[Data provided — start]

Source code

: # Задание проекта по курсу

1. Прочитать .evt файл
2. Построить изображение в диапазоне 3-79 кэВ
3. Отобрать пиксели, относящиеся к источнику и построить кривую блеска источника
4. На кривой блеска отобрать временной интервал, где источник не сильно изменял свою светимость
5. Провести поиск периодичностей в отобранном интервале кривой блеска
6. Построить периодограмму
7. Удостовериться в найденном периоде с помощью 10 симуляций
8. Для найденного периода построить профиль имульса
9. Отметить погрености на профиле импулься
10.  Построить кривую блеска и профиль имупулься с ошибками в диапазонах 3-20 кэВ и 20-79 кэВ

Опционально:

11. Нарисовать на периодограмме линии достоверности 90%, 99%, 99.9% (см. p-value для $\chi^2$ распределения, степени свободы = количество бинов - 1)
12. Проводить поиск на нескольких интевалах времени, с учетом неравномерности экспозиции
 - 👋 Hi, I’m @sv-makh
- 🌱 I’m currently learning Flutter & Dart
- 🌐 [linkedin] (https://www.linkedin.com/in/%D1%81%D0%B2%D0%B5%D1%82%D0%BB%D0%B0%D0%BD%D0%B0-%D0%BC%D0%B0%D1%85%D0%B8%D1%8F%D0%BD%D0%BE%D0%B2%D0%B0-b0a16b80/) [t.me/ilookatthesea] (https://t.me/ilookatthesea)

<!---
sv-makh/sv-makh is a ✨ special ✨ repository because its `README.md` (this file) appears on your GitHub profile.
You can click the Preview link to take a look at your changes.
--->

[Data provided — finish]

Task instructions> Copy exactly the lines that run from the first line of the data to the line containing "7. Удостовериться в", please, with both ends included and nothing else.

Finished exercise>
Source code

: # Задание проекта по курсу

1. Прочитать .evt файл
2. Построить изображение в диапазоне 3-79 кэВ
3. Отобрать пиксели, относящиеся к источнику и построить кривую блеска источника
4. На кривой блеска отобрать временной интервал, где источник не сильно изменял свою светимость
5. Провести поиск периодичностей в отобранном интервале кривой блеска
6. Построить периодограмму
7. Удостовериться в найденном периоде с помощью 10 симуляций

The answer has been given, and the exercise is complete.